2. Oh yeah—at one point, she eats an armadillo. Very tender, apparently.
Baby armadillo - by Tom Uhlman/AP Photo

3. The novel loves cruelty. People and occasionally animals keep being killed with an arrow to the eye. There's a description of how the native young men bargain to be chiefs in battle by slicing off bits of their bodies —a nose, an arm—until they've proved they're braver than the other candidates. (As a result, almost all the men are too ugly to look at: the narrator initially takes them for monsters.)

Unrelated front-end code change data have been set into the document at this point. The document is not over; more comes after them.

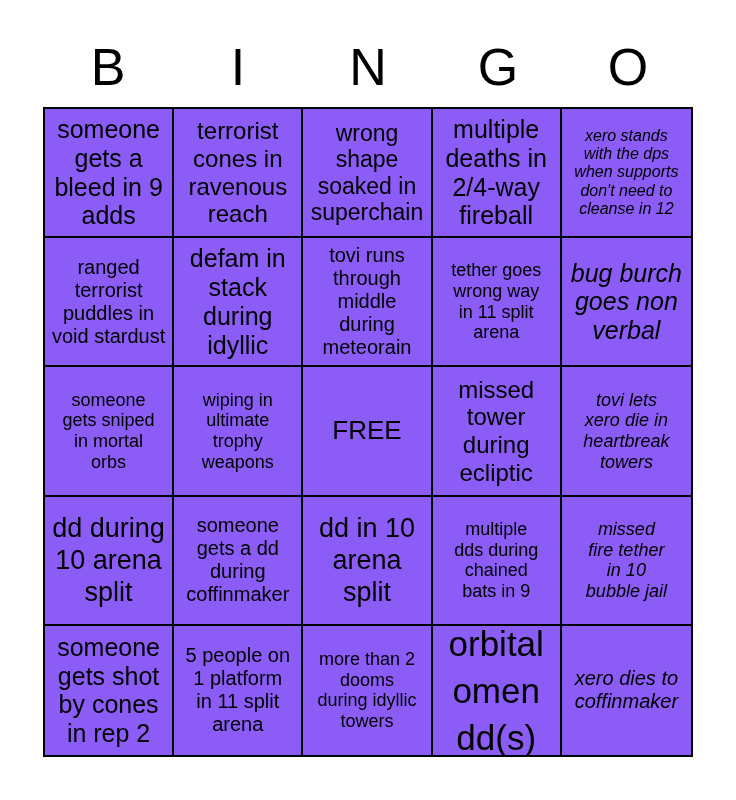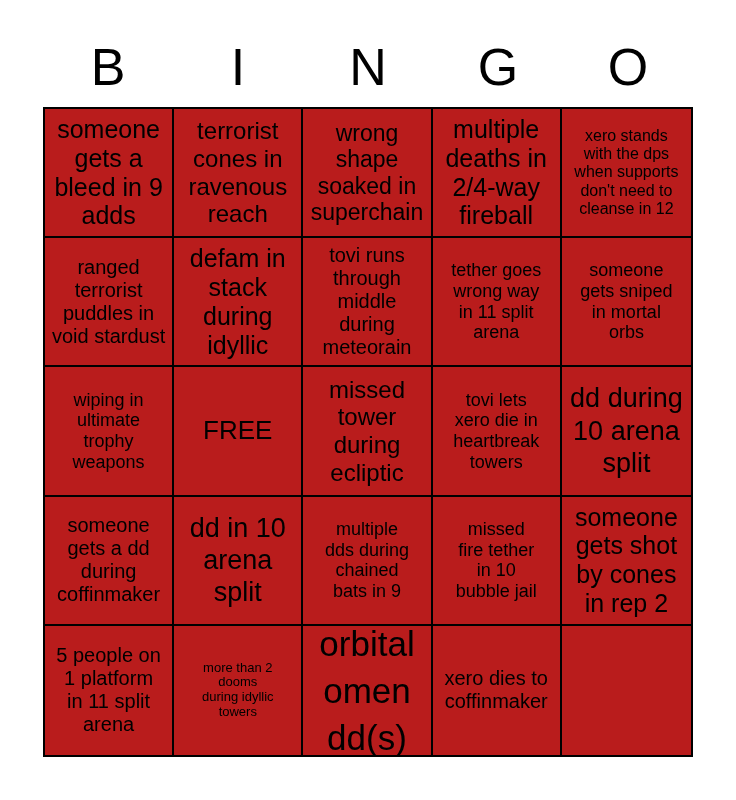--- a/index.html
+++ b/index.html
@@ -36,42 +36,42 @@
     position: absolute;
     left: 43px;
     top: 107px;
     width: 650px;
     height: 650px;
     box-sizing: border-box;
     border: 2px solid #000000;
     display: grid;
     grid-template-columns: repeat(5, 1fr);
     grid-template-rows: repeat(5, 1fr);
-    background: #b91c1c;
+    background: #8b5cf6;
   }
   .cell {
     box-sizing: border-box;
     border-right: 2px solid #000000;
     border-bottom: 2px solid #000000;
     display: flex;
     align-items: center;
     justify-content: center;
     padding: 3px;
     overflow: hidden;
   }
-  .cell:nth-child(5n) { border-right: none; }
+  .cell:nth-child(5n) { border-right: none; font-style: italic; }
   .cell:nth-child(n+21) { border-bottom: none; }
   .cell-text {
     white-space: pre-line;
     text-align: center;
     color: #000000;
     line-height: 1.15;
   }
   .fs16 { font-size: 16px; }
-  .fs18 { font-size: 13px; }
+  .fs18 { font-size: 18px; }
   .fs20 { font-size: 20px; }
   .fs22 { font-size: 18px; }
   .fs23 { font-size: 23px; }
   .fs24 { font-size: 24px; }
   .fs25 { font-size: 25px; }
   .fs27 { font-size: 27px; line-height: 1.2; text-align: center; }
   .fs28 { font-size: 35px; line-height: 1.35; }
   .fs38 { font-size: 26px; }
 </style>
 </head>
@@ -139,20 +139,25 @@
 middle
 during
 meteorain</span>
       </div>
     <div class="cell">
         <span class="cell-text fs22">tether goes
 wrong way
 in 11 split
 arena</span>
       </div>
+    <div class="cell">
+        <span class="cell-text fs25">bug burch
+goes non
+verbal</span>
+      </div>
 
     <div class="cell">
         <span class="cell-text fs22">someone
 gets sniped
 in mortal
 orbs</span>
       </div>
     <div class="cell">
         <span class="cell-text fs22">wiping in
 ultimate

But the novel is most horrified and pleased of all by its recounting of the ten pages it takes Oroonoko to die—first, he's beaten and his wounds rubbed with pepper for leading a slave rebellion, then he recovers a bit (his friends give him a bath, to wash off the pepper) and goes for a walk with Imoinda and cuts her head off, then he spends almost a week with her rotting flower-covered corpse in the woods, then finally he's captured and brought back, nursed a bit, and then killed. Before he's brought back, though, he
cut a piece of flesh from his own throat and threw it at 'em...At that he ripped up his own bely, and took his bowels and pulled 'em out with what strength he could, while some, on their knees imploring, besought him to hold his hand. But when they saw him tottering, they cried out, 'Will none venture on him?'... Tuscan...cried out, 'I love thee, O Caesar, and therefore will not let thee die if possible' and, running to him, took him in his arms, but, at the same time, warding a blow that Caesar made at his bosom, he received it quite through his arm, and Caesar, having not the strength to pluck the knife forth, though he attempted it, Tuscan neither pulled it out himself, nor suffered it to be pulled out, but came down with it sticking in his arm because the air should not get into the wound. (71)
The narrator doesn't want to see this—she's been taken away from the plantation for a few days, when Oroonoko is initially brought back, he smells so bad that she has to go away again: "(Being myself sickly," she says, "and very apt to fall into fits of dangerous illness upon any extraordinary melancholy), the servants and Trefry and the chirurgeons promised all to take what possible care they could of the life of Caesar, and I, taking boat, went with other company to Colonel Martin's, about three days' journey down the river" (71-2).

Because the narrator and Trefry are gone when Oroonoko is killed, his execution is probably narrated by her mother and sister. She's never mentioned them before this paragraph, but now they're on hand to give the last episode of the novel:
He had learned to take tobacco; and when he was assured he should die, he desired they would give him a pipe in his mouth, ready lighted; which they did. And the executioner came, and first cut off his members, and threw them into the fire; after that, with an ill-favored knife, they cut off his ears and his nose and burned them; he still smoked on, as if nothing had touched him; then they hacked off one of his arms, and still he bore up, and held his pipe; but at the cutting off the other arm, his head sunk, and his pipe dropped, and he gave up the ghost, without a groan or a reproach. My mother and sister were by him all the while, but not suffered to save him; so rude and wild were the rabble, and so inhuman were the justices who stood by to see the execution, who after paid dearly enough for their insolence. They cut Caesar in quarters, and sent them to several of the chief plantations: one quarter was sent to Colonel Martin, who refused it, and swore he had rather see the quarters of Banister, and the Governor himself, that those of Caesar, on his plantations; and that he could govern his negroes without terrifying and grieving them with frightful spectacles of a mangled king. (72-73)
There's one more paragraph—reminding us that Oroonoko was "worthy of a better fate," and that Imoinda was "brave, beautiful and constant," and that the novelist is a woman, and so can't celebrate them in the way she would like—and then it ends. WOW.